HIV infection increases the risk for both progression to primary disease and reactivation of latent disease. The risk for reactivation in an HIV-positive patient with latent TB infection is up to 10% per year, as opposed to a 10% lifetime risk in HIV-negative people. Extrapulmonary manifestations of TB are more common in HIV, and patients are at a higher risk for central nervous system TB.[3][24][25][26][27]

immunosuppressive medicines

Especially systemic corticosteroids and tumour necrosis factor (TNF) antagonists. Risk with corticosteroids increases with increasing doses (odds ratio 7.7 for >5 mg per day of prednisolone) and varies with underlying condition. Patients receiving TNF antagonists are at 2-20 times higher risk for TB; more than 50% of TNF antagonist-related TB cases will be extrapulmonary.[28] The risk for TB with infliximab is greater than etanercept. Relative risk following organ transplantation is 20- to 74-fold higher.[29][30]

haematological or head/neck malignancy

Patients with haematological malignancy and head-and-neck cancer have a higher risk than people without malignancies.[31] The risk with other types of cancer has not been determined.

end stage renal disease

Patients on haemodialysis are at increased risk of EPTB. Patients on peritoneal dialysis are at increased risk for peritoneal TB.[15]

apical fibrosis

Patients whose chest x-ray shows fibrotic changes consistent with prior pulmonary TB are at higher risk for developing active disease again (estimated risk 0.3% per year).[32]

very young age

The very young (<5 years) are at increased risk for progression to disease. EPTB is more common in younger patients. Disseminated TB is seen in higher rates in patients <14 years.[3][34]

weak

intravenous drug use

Even without HIV infection.[33]

female sex

Odds ratio for development of EPTB compared with pulmonary TB is 3.69.[20]

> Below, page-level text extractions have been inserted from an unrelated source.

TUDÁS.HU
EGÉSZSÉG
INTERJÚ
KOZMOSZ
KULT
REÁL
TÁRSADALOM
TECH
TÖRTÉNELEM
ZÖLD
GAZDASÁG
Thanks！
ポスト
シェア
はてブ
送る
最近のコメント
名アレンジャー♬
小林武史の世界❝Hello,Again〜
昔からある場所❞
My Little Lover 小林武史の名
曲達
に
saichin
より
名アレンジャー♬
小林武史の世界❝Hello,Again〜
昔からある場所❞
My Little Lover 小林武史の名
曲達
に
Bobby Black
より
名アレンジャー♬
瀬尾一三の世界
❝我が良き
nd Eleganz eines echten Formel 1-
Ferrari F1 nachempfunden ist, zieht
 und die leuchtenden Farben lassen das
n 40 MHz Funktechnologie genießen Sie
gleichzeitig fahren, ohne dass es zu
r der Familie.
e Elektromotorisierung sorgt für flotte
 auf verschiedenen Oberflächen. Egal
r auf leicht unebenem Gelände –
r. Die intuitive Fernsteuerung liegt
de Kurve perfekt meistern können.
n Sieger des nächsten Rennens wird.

Asian, black, and Native American ethnicity

EPTB is more likely in Asian, black, and Native American people than in white people.[34]

malnutrition

Includes people with low body weight (<90% of ideal body weight), coeliac disease, and history of gastrectomy. Risk higher in patients who have undergone jejunoileal bypass.

alcoholism

Hard to separate from other risk factors.

diabetes

A relative risk of 2 to 4 if uncontrolled.

cirrhosis

Increased risk for peritoneal TB.[15]

high-risk congregate settings

Resident or employee of correctional facility, homeless shelter, or nursing home.

low socioeconomic status

Multivariate models suggest at least half the risk attributed to ethnicity (black, Hispanic, Native Americans) may be due to low socioeconomic status.[35]